I’m sure they aren’t telegraphing capabilities, but aren’t monitoring devices trained on iran nuclear sites that have been in place for decades.

The intelligence value alone of knowing where materials are going would be so valuable that this has to be in place.


phreeza
What kind of monitoring are you thinking? Uranium is primarily an alpha emitter, and as such very easy to shield. I don't think it could be tracked from a distance.
ceejayoz
We had cameras and other devices installed under the old nuclear deal.

https://www.nbcnews.com/politics/national-security/iran-remo...

> It appeared Iran intended to remove the bulk of the cameras and other monitoring gear installed as part of the 2015 nuclear agreement between Tehran and world powers, according to Grossi. Without cameras in place, Iran could divert centrifuges used for uranium enrichment to other unknown locations, he said.

cameldrv
Maybe antineutrinos. There has been a fair bit of work on detectors in the past couple of decades.
perihelions
Those are for detecting nuclear reactor antineutrinos, to monitor plutonium-producing reactors associated with weapons programs. Not a pile of uranium sitting around doing nothing.

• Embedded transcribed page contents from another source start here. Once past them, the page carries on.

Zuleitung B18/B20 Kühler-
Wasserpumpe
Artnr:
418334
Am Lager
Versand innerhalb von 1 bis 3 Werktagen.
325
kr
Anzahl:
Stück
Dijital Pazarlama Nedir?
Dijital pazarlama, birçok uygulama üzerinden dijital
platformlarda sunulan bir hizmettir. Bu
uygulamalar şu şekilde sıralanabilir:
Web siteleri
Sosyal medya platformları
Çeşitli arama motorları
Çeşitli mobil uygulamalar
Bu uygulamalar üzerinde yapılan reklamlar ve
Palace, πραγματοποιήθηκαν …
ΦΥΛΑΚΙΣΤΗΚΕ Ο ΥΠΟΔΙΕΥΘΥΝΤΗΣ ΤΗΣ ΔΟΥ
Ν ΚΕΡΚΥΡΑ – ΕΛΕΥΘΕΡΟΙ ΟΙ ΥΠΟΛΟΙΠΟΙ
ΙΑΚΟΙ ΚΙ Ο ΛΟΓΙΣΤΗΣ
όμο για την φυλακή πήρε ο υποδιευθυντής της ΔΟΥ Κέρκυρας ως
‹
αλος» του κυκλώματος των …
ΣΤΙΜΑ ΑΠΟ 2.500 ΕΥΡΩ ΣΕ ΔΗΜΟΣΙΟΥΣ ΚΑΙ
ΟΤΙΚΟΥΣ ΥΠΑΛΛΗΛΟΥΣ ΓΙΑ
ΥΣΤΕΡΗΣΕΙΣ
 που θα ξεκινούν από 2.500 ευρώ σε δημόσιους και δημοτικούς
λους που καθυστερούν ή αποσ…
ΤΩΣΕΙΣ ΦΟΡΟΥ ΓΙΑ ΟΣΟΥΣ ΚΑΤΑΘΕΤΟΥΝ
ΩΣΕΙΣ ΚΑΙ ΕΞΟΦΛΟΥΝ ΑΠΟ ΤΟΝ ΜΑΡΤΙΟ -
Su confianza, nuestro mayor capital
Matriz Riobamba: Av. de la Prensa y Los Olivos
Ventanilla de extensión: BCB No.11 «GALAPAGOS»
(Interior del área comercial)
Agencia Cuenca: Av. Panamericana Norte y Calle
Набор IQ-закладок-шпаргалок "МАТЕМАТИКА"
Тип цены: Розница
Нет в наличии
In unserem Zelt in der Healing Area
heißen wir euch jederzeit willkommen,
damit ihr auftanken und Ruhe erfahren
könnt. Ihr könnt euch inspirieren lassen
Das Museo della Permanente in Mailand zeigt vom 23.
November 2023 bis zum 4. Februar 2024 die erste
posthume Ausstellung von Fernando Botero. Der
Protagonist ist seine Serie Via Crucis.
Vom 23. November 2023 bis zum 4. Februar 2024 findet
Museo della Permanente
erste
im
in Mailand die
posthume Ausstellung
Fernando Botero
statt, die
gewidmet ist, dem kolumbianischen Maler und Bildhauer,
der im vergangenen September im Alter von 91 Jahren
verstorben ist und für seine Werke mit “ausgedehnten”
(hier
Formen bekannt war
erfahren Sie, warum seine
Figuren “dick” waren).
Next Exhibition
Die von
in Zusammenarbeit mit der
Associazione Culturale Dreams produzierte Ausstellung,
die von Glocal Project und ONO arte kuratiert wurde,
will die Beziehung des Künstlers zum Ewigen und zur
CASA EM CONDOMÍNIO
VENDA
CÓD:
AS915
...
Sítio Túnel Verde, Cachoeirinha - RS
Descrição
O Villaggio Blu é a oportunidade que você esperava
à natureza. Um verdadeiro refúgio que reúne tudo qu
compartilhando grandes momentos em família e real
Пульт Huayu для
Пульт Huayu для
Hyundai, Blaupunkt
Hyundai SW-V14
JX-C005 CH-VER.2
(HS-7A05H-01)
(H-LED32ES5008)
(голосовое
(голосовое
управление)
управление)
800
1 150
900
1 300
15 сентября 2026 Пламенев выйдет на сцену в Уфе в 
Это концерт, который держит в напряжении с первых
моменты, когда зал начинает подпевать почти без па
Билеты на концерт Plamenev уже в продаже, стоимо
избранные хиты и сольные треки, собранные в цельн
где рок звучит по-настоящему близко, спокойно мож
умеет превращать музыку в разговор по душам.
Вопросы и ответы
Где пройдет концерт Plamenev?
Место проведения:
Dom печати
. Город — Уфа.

e.g. https://www.nature.com/articles/s41467-019-11434-z

ceejayoz
Trump canceled the deal that included monitoring. The Iranians, as you’d expect, disabled those in response.

https://en.wikipedia.org/wiki/United_States_withdrawal_from_...

15155
Surveillance UAVs exist, loiter indefinitely, and Israel has declared air superiority from the beginning.
IAmGraydon
I don't think you understand how small 400 kilos of U235 is. It's a cube about 11 inches on each side. That would be very difficult to track, specially in a shielded container.